In the comments, readers basically treated this like a confession wrapped in a science project. The harshest verdict? "It’s always wrong when it really matters." Ouch. Another commenter went straight for the jugular with the meme-ready line that this was a rare case where a question headline is answered with “yes.” And then came the full internet triple-stack insult: one user sneered that this was Betteridge’s law wrapped in a paywall wrapped in an AI article pretending to be expert analysis — which is the kind of roast you can almost hear people forwarding to group chats.

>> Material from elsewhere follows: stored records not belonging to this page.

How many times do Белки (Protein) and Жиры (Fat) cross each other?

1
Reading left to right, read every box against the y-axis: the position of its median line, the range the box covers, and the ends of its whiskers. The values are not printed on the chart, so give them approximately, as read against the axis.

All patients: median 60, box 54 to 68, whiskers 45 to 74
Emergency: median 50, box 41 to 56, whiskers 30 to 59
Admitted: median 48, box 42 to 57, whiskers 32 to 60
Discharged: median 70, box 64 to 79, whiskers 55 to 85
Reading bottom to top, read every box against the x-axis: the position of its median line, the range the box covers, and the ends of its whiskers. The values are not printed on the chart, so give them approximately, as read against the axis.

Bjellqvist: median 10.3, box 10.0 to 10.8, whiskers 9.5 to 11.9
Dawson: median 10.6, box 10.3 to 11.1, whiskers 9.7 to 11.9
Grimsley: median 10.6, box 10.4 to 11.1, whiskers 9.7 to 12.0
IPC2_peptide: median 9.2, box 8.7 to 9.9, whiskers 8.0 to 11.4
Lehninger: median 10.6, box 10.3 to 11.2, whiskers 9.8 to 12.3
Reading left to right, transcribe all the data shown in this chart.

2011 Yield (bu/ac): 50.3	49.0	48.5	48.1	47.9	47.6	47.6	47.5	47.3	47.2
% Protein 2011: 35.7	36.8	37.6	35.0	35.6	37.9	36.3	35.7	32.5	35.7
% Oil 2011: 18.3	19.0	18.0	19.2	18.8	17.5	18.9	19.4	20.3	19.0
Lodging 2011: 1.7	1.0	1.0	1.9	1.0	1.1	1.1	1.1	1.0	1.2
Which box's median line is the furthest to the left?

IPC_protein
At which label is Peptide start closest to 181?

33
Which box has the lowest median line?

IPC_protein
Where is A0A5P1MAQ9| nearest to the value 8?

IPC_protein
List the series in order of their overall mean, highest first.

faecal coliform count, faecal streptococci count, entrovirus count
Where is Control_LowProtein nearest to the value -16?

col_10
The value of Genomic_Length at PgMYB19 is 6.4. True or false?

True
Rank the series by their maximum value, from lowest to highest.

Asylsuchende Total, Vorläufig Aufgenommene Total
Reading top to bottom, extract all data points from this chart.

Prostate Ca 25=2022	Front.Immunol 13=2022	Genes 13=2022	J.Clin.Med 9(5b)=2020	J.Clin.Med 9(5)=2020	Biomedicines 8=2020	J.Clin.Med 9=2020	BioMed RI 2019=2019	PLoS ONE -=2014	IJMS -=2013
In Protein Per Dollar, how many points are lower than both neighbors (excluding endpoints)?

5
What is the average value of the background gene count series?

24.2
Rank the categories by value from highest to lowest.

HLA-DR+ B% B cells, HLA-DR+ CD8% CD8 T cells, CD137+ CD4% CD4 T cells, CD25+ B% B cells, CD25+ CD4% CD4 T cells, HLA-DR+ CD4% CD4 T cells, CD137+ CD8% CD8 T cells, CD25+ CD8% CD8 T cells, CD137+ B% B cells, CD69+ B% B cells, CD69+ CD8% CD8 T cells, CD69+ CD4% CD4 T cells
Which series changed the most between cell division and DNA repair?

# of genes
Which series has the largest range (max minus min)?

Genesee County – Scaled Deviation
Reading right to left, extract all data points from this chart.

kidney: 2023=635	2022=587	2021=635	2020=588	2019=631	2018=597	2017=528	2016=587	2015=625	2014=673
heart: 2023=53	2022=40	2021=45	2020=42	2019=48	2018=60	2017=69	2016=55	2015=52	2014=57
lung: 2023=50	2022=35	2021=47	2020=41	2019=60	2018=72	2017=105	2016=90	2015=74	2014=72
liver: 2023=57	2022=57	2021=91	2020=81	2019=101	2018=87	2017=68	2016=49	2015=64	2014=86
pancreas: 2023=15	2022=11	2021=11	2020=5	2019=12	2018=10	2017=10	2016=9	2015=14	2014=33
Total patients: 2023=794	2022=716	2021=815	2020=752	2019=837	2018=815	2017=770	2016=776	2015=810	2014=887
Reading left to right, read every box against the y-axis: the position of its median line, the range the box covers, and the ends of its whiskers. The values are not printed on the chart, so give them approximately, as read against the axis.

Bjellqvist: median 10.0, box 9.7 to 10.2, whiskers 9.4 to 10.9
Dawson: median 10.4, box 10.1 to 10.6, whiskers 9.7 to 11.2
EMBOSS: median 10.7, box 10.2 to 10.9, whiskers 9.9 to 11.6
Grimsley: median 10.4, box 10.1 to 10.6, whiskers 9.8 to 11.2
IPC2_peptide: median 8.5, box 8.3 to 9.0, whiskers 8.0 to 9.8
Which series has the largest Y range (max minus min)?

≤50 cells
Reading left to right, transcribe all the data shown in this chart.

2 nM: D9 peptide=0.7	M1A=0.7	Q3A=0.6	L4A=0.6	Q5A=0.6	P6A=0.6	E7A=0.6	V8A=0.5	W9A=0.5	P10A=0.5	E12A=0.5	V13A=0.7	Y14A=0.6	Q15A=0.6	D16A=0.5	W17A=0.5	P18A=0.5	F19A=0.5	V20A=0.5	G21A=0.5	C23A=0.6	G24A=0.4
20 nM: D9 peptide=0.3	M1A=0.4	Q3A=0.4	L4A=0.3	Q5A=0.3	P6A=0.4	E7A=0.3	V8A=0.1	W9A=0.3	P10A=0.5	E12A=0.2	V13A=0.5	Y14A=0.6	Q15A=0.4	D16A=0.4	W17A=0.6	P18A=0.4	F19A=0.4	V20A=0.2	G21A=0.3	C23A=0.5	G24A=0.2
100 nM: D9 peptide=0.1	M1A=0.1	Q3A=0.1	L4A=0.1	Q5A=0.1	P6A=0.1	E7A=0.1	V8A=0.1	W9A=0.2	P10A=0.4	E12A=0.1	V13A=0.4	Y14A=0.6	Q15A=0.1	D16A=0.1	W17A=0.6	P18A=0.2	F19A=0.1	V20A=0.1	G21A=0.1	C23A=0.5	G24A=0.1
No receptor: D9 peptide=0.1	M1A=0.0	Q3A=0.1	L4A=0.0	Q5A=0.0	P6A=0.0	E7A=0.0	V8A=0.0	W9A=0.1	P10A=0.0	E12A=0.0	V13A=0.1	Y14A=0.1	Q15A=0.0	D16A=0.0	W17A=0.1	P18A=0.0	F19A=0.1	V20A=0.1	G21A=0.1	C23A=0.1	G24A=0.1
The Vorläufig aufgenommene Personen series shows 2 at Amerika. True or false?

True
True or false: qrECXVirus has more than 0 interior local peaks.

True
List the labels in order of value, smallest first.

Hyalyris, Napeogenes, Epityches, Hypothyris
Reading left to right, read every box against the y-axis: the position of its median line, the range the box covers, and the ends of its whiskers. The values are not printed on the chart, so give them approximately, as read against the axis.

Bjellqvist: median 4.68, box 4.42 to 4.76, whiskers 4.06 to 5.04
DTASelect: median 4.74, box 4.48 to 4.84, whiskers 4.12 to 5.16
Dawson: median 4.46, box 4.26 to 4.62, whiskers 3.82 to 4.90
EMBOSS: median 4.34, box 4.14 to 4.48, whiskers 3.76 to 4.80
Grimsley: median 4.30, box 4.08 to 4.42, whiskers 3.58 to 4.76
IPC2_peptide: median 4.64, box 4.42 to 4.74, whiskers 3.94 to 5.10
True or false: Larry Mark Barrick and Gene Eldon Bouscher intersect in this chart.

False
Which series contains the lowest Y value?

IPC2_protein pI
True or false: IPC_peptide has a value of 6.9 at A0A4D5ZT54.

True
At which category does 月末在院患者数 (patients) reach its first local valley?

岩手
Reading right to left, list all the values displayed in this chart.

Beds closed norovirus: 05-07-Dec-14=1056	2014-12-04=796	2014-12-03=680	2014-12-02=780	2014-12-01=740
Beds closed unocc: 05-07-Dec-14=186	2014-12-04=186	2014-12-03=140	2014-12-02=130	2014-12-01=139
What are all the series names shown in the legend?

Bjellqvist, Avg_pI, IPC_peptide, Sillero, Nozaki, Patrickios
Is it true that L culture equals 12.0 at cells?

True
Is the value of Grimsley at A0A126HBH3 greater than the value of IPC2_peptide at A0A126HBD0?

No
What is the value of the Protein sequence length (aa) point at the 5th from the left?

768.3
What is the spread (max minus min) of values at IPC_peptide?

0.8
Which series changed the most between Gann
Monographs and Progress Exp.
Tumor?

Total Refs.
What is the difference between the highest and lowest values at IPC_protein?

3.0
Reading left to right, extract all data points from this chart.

Even the chart got dragged. One reader complained the graphic was so cluttered it was basically useless, turning a grand data exercise into a blurry cloud of dots. Another skipped the whole paywall drama by posting an archive link, which honestly says everything about the vibe. The real consensus? People aren’t just debating whether The Economist predicts badly — they’re questioning whether using AI to judge your own homework makes the whole thing look even sillier.
Key Points
- •The Economist used GPT-5.5 to analyze about 7,000 leader articles from this millennium and identified roughly 1,400 that contained falsifiable predictions.
- •The AI scored each prediction on contrarianism and accuracy, with multiple runs averaged.
- •The article says highly conventional forecasts tended to be more accurate, while the most contrarian forecasts were less accurate.
- •Examples of misses include forecasts on oil prices and oil demand, while cited successes include a 2007 call on Vladimir Putin’s continued rule and a 2013 call that Bitcoin had staying power.
- •The article says its forecasts performed best when they were neither very conventional nor extremely contrarian, claiming better-than-even odds of being correct in that middle range.